International Association of Bridge and Ironworkers, Local No 17
v Philip Morris et al

Federal Court, Akron, Ohio

Filed 1998

Verdict for the Defendant

Plaintiff attorneys: Robert Connerton of Connerton & Ray; Schwarzwald & Rock in Cleveland; the Landskroner Law Firm of Cleveland; Milberg, Weiss, Bershad, Hynes & Lerach in New York and San Diego; Stritmatter, Kessler, Whelan & Withey in Seattle; Kargianis, Watkins, Marler in Seattle; Roger M. Adelman of Washington, D.C.; G. Robert Blakey of Notre Dame Law School; and Einer R. Elhauge of Harvard Law School.

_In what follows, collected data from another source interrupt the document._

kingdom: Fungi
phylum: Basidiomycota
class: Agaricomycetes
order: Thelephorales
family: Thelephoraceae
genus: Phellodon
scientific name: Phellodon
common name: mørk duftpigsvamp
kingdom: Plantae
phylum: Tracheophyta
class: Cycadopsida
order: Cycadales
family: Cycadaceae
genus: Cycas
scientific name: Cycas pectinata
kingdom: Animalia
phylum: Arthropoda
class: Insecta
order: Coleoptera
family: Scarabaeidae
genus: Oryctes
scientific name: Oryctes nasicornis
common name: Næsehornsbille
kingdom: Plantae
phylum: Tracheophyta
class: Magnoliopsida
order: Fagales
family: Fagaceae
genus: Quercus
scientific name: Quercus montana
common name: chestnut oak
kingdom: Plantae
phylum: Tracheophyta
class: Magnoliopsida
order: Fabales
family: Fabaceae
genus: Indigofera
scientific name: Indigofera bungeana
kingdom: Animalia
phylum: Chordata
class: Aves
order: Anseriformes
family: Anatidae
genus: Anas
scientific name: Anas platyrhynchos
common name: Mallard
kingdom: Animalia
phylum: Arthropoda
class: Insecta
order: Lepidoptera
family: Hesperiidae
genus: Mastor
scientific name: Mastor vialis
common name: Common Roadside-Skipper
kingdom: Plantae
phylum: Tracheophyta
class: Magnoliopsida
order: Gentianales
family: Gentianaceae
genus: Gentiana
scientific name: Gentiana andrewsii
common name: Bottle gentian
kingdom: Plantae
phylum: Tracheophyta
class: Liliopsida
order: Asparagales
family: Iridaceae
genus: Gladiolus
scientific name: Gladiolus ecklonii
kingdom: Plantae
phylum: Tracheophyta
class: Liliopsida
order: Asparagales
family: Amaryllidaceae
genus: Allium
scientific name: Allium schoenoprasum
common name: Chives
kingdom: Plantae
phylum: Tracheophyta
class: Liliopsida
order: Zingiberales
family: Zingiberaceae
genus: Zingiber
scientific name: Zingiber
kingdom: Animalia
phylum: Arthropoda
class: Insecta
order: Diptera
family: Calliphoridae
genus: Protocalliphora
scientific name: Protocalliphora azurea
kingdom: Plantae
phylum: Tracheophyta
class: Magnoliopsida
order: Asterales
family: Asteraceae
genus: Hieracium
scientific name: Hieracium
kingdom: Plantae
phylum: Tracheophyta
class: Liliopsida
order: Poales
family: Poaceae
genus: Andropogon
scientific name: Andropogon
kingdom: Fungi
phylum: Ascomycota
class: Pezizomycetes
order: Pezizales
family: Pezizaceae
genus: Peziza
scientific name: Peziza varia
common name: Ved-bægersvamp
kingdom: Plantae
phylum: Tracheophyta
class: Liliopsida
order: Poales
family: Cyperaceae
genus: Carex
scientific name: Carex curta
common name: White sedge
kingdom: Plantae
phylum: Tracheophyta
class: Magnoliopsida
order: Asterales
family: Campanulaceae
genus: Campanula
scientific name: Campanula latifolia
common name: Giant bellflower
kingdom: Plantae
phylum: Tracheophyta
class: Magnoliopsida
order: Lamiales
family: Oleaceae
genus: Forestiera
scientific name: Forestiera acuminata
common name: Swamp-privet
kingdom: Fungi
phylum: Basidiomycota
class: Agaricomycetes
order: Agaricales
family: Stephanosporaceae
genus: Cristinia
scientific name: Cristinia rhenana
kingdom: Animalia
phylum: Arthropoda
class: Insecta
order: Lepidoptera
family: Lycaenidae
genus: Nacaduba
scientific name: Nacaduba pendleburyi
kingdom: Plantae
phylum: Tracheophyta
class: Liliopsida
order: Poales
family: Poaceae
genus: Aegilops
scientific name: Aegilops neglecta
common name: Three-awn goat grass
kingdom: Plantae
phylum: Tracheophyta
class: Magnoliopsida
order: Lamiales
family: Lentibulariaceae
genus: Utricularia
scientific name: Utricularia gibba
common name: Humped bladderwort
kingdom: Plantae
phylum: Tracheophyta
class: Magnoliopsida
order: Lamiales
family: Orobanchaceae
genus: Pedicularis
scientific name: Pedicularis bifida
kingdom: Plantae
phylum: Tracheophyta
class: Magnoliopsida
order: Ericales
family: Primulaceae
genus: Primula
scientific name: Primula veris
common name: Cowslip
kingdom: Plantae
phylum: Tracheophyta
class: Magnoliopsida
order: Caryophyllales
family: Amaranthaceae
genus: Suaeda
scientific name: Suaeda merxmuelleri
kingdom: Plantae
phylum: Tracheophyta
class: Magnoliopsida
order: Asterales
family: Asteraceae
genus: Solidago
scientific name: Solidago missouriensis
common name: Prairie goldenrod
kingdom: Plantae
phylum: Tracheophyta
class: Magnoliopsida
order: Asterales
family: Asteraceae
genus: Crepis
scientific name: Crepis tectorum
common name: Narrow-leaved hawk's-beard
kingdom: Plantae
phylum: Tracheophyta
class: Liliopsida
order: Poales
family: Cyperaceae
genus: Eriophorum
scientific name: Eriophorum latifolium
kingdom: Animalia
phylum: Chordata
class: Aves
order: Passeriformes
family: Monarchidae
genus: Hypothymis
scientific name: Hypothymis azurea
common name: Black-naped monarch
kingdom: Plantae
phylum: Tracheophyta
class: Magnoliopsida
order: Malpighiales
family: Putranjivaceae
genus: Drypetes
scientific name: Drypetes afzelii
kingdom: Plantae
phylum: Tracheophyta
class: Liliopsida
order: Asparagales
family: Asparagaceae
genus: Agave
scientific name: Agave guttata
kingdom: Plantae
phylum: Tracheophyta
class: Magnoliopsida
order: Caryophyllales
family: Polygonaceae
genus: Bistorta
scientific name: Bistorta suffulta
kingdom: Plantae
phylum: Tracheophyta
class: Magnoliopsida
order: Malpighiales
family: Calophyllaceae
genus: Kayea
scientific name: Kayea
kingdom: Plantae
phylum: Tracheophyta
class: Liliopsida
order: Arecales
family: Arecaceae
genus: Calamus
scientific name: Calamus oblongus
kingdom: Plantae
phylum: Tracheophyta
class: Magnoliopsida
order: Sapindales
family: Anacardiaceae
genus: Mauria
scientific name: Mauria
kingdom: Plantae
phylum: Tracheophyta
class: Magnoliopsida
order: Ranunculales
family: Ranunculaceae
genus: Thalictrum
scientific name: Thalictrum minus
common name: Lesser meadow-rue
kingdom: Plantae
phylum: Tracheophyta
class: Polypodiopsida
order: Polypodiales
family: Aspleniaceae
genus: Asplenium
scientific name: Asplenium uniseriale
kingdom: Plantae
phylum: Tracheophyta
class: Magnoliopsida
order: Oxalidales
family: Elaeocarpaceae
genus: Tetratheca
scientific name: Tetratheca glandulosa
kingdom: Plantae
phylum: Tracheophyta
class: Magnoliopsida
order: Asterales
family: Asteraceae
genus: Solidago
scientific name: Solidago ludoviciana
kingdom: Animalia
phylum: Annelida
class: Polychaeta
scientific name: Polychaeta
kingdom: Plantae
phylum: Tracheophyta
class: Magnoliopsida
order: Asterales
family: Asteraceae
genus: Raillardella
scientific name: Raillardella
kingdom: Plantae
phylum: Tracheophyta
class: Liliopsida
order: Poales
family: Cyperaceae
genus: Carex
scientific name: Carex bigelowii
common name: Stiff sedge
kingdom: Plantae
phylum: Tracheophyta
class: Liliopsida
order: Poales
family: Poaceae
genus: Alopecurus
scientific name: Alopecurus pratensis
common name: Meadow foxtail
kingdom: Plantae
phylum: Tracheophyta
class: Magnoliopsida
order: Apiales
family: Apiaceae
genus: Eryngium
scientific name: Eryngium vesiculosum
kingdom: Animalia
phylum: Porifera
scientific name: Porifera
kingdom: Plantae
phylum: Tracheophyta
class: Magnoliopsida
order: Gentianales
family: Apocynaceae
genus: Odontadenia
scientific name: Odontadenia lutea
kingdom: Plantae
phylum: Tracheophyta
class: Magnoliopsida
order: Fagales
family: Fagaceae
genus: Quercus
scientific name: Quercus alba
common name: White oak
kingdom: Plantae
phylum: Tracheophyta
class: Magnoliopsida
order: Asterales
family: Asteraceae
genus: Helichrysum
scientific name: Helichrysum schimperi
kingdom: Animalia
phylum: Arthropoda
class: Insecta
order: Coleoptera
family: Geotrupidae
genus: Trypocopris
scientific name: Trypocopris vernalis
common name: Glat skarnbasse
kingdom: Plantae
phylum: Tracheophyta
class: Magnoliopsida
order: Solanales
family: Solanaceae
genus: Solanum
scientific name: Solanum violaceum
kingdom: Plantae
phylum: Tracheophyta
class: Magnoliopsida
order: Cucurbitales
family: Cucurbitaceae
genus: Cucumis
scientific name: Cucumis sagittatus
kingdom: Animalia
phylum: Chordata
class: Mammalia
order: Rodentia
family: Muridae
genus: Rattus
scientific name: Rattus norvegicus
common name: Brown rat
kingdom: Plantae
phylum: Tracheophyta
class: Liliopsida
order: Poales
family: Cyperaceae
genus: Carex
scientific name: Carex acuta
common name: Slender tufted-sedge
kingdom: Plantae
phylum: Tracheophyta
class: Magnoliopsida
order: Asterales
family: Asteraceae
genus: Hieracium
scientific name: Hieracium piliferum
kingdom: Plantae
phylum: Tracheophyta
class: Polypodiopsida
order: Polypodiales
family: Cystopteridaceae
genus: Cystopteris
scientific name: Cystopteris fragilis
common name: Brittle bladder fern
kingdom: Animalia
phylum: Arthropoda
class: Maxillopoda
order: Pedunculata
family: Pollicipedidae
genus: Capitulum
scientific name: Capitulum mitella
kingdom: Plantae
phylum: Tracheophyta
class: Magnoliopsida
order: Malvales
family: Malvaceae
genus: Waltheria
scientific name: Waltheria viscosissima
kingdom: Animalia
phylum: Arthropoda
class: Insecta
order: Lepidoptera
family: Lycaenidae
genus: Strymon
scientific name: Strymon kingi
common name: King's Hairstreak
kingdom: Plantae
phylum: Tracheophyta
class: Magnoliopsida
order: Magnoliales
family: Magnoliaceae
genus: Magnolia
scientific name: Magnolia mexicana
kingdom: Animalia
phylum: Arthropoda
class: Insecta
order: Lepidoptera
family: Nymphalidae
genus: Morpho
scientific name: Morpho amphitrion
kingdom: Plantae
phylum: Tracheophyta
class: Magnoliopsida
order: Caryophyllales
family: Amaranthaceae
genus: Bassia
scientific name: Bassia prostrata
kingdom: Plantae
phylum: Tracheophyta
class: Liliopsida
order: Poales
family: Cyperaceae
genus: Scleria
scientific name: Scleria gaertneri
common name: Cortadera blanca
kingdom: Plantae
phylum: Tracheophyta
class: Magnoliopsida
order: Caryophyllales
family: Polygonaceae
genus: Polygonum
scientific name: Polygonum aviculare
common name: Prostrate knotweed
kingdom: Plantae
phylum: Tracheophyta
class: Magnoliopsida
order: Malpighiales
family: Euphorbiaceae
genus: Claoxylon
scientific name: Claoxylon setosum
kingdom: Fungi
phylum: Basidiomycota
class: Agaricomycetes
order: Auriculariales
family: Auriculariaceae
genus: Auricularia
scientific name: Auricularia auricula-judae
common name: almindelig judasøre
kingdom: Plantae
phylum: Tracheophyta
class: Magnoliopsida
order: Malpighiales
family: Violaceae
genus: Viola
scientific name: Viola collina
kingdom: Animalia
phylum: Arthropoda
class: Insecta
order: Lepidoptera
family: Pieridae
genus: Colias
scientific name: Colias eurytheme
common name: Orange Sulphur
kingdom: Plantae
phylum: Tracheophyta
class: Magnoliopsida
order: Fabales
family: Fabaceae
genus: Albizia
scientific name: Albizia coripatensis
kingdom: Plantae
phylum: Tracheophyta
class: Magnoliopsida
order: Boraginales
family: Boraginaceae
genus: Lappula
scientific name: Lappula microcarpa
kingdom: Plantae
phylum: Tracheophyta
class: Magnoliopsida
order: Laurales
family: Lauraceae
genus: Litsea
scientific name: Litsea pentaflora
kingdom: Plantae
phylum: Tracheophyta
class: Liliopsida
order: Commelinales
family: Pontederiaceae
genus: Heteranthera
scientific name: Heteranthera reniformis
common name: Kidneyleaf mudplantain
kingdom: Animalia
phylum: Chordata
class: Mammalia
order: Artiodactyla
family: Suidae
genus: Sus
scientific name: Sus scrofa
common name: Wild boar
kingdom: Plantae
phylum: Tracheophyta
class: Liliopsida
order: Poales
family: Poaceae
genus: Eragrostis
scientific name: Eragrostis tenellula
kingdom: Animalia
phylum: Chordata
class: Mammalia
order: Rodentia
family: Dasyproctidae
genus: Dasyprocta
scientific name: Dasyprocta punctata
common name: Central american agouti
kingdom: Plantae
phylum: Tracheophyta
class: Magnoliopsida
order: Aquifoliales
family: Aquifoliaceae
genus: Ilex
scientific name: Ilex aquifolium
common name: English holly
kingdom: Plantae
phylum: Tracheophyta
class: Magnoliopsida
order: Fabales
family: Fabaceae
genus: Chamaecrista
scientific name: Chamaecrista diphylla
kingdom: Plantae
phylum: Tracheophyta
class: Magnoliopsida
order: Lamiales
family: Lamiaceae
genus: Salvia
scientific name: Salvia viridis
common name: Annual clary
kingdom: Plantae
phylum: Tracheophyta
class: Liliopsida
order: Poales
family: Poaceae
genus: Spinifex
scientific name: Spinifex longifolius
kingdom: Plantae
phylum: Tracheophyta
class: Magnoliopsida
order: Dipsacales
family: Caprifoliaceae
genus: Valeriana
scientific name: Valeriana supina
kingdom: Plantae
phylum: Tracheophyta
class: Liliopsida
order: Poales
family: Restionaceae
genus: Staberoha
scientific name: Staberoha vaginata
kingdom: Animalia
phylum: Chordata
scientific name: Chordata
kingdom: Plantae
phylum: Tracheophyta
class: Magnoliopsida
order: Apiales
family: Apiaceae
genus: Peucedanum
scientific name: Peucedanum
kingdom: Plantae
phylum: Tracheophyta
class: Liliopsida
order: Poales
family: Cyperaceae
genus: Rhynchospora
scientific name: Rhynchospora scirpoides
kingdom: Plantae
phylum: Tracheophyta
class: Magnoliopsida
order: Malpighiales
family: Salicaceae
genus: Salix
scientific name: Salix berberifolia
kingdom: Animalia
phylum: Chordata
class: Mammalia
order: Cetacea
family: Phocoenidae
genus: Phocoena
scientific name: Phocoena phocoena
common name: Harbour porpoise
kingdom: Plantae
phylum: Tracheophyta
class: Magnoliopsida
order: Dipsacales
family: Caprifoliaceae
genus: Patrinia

  • 1998 – October 20: Plaintiffs’ motion for class certification granted
  • 1999 – March 18: Verdict and final judgment for the Defendant – unanimous verdict after 3 days of deliberation
  • 1999 – October 4: Plaintiff appeals to US Court of Appeals, Sixth Circuit
  • 1999 – November 3: Final Judgment entered

“Class of about 100 Ohio unions seeking recovery of fund assets (as well as treble and punitive damages) related to treating members suffering from tobacco-caused disease brought under theories of racketeering, antitrust and conspiracy.”

“One possible explanation for the pro-industry verdict, which came as a surprise to most observers, is the compressed time frame for the trial. Under an accelerated schedule ordered by the trial judge, in four weeks, the allegations of a first of its kind class action trial dealing with fraud and civil racketeering charges had to be proven. Likely, the one week provided to the plaintiffs to present the critical fraud and conspiracy aspects of the case to the jury was insufficient. Normally, long trials caused by industry litigation tactics benefit the industry. Here, an exceptionally and exceedingly short trial may have benefited the industry.”

“While some have characterized this loss as an end to union fund recovery litigation against Big Tobacco, a similar trial is scheduled for September in Seattle (Northwest Laborers Employers Health & Security Trust Fund et al. v. Philip Morris, Inc. et al.).”